Make Sure The Service You Offer Is More Than Just A Gimmick

A few years back, a good friend of mine who is an ERISA §3(38) fiduciary won a case from a disgruntled broker who claimed that all 3(38) services was just marketing. A 3(38) fiduciary that does a competent job and assumes discretionary control over the plan’s fiduciary process is more than marketing. But it’s a gimmick.

Hear me out, every service and every feature that a plan provider advertises is a gimmick. Now, there is nothing wrong with being a gimmick as long as there is some substance behind that service or feature. A gimmick is a special feature that makes something “stand out” from its contemporaries. However, the special feature is typically thought to be of little relevance or use.
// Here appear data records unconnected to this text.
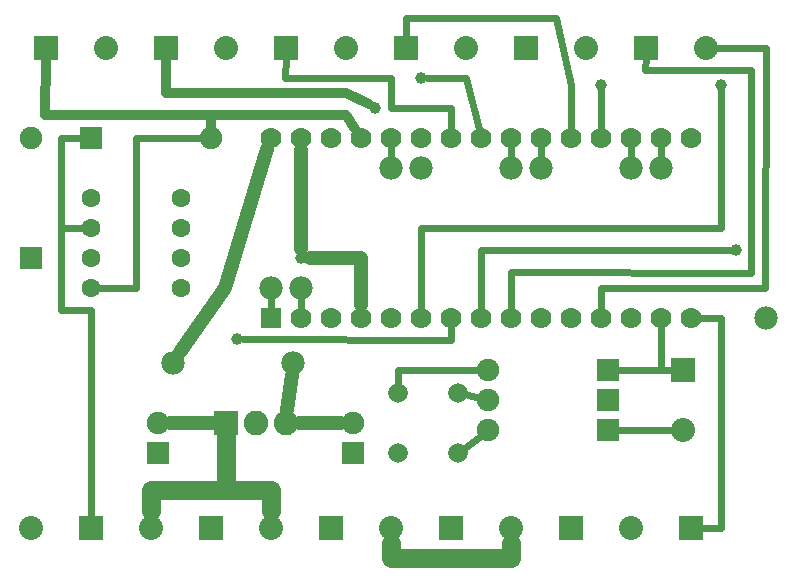
<source format=gtl>
G04 MADE WITH FRITZING*
G04 WWW.FRITZING.ORG*
G04 DOUBLE SIDED*
G04 HOLES PLATED*
G04 CONTOUR ON CENTER OF CONTOUR VECTOR*
%ASAXBY*%
%FSLAX23Y23*%
%MOIN*%
%OFA0B0*%
%SFA1.0B1.0*%
%ADD10C,0.039370*%
%ADD11C,0.078000*%
%ADD12C,0.065418*%
%ADD13C,0.070000*%
%ADD14C,0.063000*%
%ADD15C,0.075000*%
%ADD16C,0.080000*%
%ADD17C,0.082000*%
%ADD18R,0.070000X0.069972*%
%ADD19R,0.075000X0.075000*%
%ADD20R,0.080000X0.080000*%
%ADD21R,0.082000X0.082000*%
%ADD22C,0.048000*%
%ADD23C,0.024000*%
%ADD24C,0.064000*%
%ADD25C,0.032000*%
%LNCOPPER1*%
G90*
G70*
G54D10*
X894Y1077D03*
G54D11*
X1106Y1250D03*
X1006Y1250D03*
X1506Y1650D03*
X1406Y1650D03*
X1906Y1650D03*
X1806Y1650D03*
X2306Y1650D03*
X2206Y1650D03*
G54D12*
X1631Y900D03*
X1631Y700D03*
X1431Y900D03*
X1431Y700D03*
G54D13*
X1006Y1150D03*
X1106Y1150D03*
X1206Y1150D03*
X1306Y1150D03*
X1406Y1150D03*
X1506Y1150D03*
X1606Y1150D03*
X1706Y1150D03*
X1806Y1150D03*
X1906Y1150D03*
X2006Y1150D03*
X2106Y1150D03*
X2206Y1150D03*
X2306Y1150D03*
X2406Y1150D03*
X1006Y1750D03*
X1106Y1750D03*
X1206Y1750D03*
X1306Y1750D03*
X1406Y1750D03*
X1506Y1750D03*
X1606Y1750D03*
X1706Y1750D03*
X1806Y1750D03*
X1906Y1750D03*
X2006Y1750D03*
X2106Y1750D03*
X2206Y1750D03*
X2306Y1750D03*
X2406Y1750D03*
G54D14*
X706Y1250D03*
X706Y1350D03*
X706Y1450D03*
X706Y1550D03*
X406Y1550D03*
X406Y1450D03*
X406Y1350D03*
X406Y1250D03*
X706Y1250D03*
X706Y1350D03*
X706Y1450D03*
X706Y1550D03*
X406Y1550D03*
X406Y1450D03*
X406Y1350D03*
X406Y1250D03*
G54D15*
X206Y1350D03*
X206Y1750D03*
X406Y1750D03*
X806Y1750D03*
G54D16*
X1606Y450D03*
X1406Y450D03*
X1206Y450D03*
X1006Y450D03*
X406Y450D03*
X206Y450D03*
X656Y2050D03*
X856Y2050D03*
X2256Y2050D03*
X2456Y2050D03*
X1856Y2050D03*
X2056Y2050D03*
X256Y2050D03*
X456Y2050D03*
X1456Y2050D03*
X1656Y2050D03*
X1056Y2050D03*
X1256Y2050D03*
X806Y450D03*
X606Y450D03*
X2406Y450D03*
X2206Y450D03*
X2006Y450D03*
X1806Y450D03*
G54D17*
X856Y800D03*
X956Y800D03*
X1056Y800D03*
G54D15*
X1281Y700D03*
X1281Y800D03*
X631Y700D03*
X631Y800D03*
G54D10*
X1106Y1350D03*
G54D15*
X2131Y775D03*
X1731Y775D03*
X2131Y975D03*
X1731Y975D03*
X2131Y875D03*
X1731Y875D03*
G54D10*
X1354Y1850D03*
G54D11*
X1081Y1000D03*
X681Y1000D03*
X1081Y1000D03*
X681Y1000D03*
G54D10*
X2506Y1924D03*
X2557Y1376D03*
G54D11*
X2656Y1150D03*
G54D10*
X1506Y1950D03*
X2106Y1924D03*
G54D16*
X2381Y975D03*
X2381Y775D03*
G54D18*
X1006Y1150D03*
G54D19*
X206Y1350D03*
X406Y1750D03*
G54D20*
X1606Y450D03*
X1206Y450D03*
X406Y450D03*
X656Y2050D03*
X2256Y2050D03*
X1856Y2050D03*
X256Y2050D03*
X1456Y2050D03*
X1056Y2050D03*
X806Y450D03*
X2406Y450D03*
X2006Y450D03*
G54D21*
X856Y800D03*
G54D19*
X1281Y700D03*
X631Y700D03*
X2131Y775D03*
X2131Y975D03*
X2131Y875D03*
G54D20*
X2381Y975D03*
G54D22*
X994Y1712D02*
X854Y1250D01*
D02*
X854Y1250D02*
X704Y1035D01*
D02*
X1075Y959D02*
X1061Y843D01*
G54D23*
D02*
X1606Y1075D02*
X913Y1077D01*
D02*
X1606Y1121D02*
X1606Y1075D01*
G54D22*
D02*
X812Y800D02*
X670Y800D01*
G54D24*
D02*
X1806Y350D02*
X1806Y397D01*
D02*
X1406Y350D02*
X1806Y350D01*
D02*
X1406Y397D02*
X1406Y350D01*
G54D25*
D02*
X806Y1824D02*
X806Y1785D01*
D02*
X806Y1824D02*
X1257Y1824D01*
D02*
X254Y1824D02*
X806Y1824D01*
D02*
X1257Y1824D02*
X1287Y1779D01*
D02*
X255Y2014D02*
X254Y1824D01*
G54D23*
D02*
X306Y1176D02*
X306Y1450D01*
D02*
X406Y1176D02*
X306Y1176D01*
D02*
X306Y1450D02*
X378Y1450D01*
D02*
X406Y481D02*
X406Y1176D01*
D02*
X1006Y1220D02*
X1006Y1179D01*
D02*
X1106Y1179D02*
X1106Y1220D01*
G54D22*
D02*
X1306Y1350D02*
X1306Y1191D01*
D02*
X1136Y1350D02*
X1306Y1350D01*
G54D23*
D02*
X1703Y882D02*
X1663Y892D01*
D02*
X1708Y758D02*
X1657Y720D01*
D02*
X2206Y1721D02*
X2206Y1680D01*
D02*
X2306Y1721D02*
X2306Y1680D01*
D02*
X1906Y1721D02*
X1906Y1680D01*
D02*
X1806Y1721D02*
X1806Y1680D01*
D02*
X1406Y1721D02*
X1406Y1680D01*
D02*
X557Y1250D02*
X557Y1750D01*
D02*
X433Y1250D02*
X557Y1250D01*
D02*
X557Y1750D02*
X777Y1750D01*
G54D22*
D02*
X1106Y1710D02*
X1106Y1380D01*
D02*
X1099Y800D02*
X1241Y800D01*
G54D23*
D02*
X306Y1750D02*
X306Y1450D01*
D02*
X306Y1450D02*
X378Y1450D01*
D02*
X377Y1750D02*
X306Y1750D01*
D02*
X2657Y2050D02*
X2654Y1250D01*
D02*
X2654Y1250D02*
X2106Y1250D01*
D02*
X2106Y1250D02*
X2106Y1179D01*
D02*
X2487Y2050D02*
X2657Y2050D01*
D02*
X2254Y1976D02*
X2255Y2019D01*
D02*
X2606Y1976D02*
X2254Y1976D01*
D02*
X1806Y1179D02*
X1806Y1302D01*
D02*
X2606Y1298D02*
X2606Y1976D01*
D02*
X1806Y1302D02*
X2606Y1298D01*
G54D25*
D02*
X1257Y1899D02*
X1332Y1861D01*
D02*
X657Y1898D02*
X1257Y1899D01*
D02*
X656Y2014D02*
X657Y1898D01*
G54D23*
D02*
X2006Y1924D02*
X1957Y2150D01*
D02*
X1957Y2150D02*
X1457Y2150D01*
D02*
X2006Y1779D02*
X2006Y1924D01*
D02*
X1457Y2150D02*
X1456Y2081D01*
D02*
X1406Y1850D02*
X1406Y1950D01*
D02*
X1406Y1950D02*
X1054Y1950D01*
D02*
X1606Y1850D02*
X1406Y1850D01*
D02*
X1054Y1950D02*
X1055Y2019D01*
D02*
X1606Y1779D02*
X1606Y1850D01*
D02*
X1657Y1950D02*
X1525Y1950D01*
D02*
X1699Y1779D02*
X1657Y1950D01*
D02*
X2435Y1150D02*
X2506Y1150D01*
D02*
X2506Y450D02*
X2437Y450D01*
D02*
X2506Y1150D02*
X2506Y450D01*
D02*
X2538Y1376D02*
X1706Y1376D01*
D02*
X1706Y1376D02*
X1706Y1179D01*
D02*
X2506Y1450D02*
X1506Y1450D01*
D02*
X1506Y1450D02*
X1506Y1179D01*
D02*
X2506Y1905D02*
X2506Y1450D01*
D02*
X2349Y775D02*
X2159Y775D01*
D02*
X2106Y1779D02*
X2106Y1905D01*
D02*
X2306Y1121D02*
X2306Y976D01*
D02*
X2306Y976D02*
X2159Y976D01*
D02*
X2306Y976D02*
X2349Y976D01*
D02*
X2306Y1121D02*
X2306Y976D01*
D02*
X1431Y933D02*
X1431Y976D01*
D02*
X1431Y976D02*
X1702Y975D01*
G54D24*
D02*
X1006Y576D02*
X857Y576D01*
D02*
X606Y576D02*
X606Y504D01*
D02*
X1006Y504D02*
X1006Y576D01*
D02*
X857Y576D02*
X606Y576D01*
D02*
X857Y576D02*
X856Y768D01*
G04 End of Copper1*
M02*
</source>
If you offer a service or feature that other plan providers don’t offer, just make sure the gimmick is something that plan sponsors could use. A fiduciary warranty that offers a plan sponsor absolutely zero protection is a gimmick with a feature that has no use. A good ERISA fiduciary offering substantive §3(16) or 3(38) services are offering a gimmick with a feature that plan sponsors could actually use.

My flat fee approach to billing my clients is a gimmick, but it’s substantive because my clients have cost certainty rather than the billable hour approach that never seems to have any cap or limit.

The point is that any feature or service that you will use will allow you to stand out among the crowd, just make sure that the gimmick has some substance, so your client doesn’t ask like Clara Peller in those Wendy commercial as to “where’s the beef?”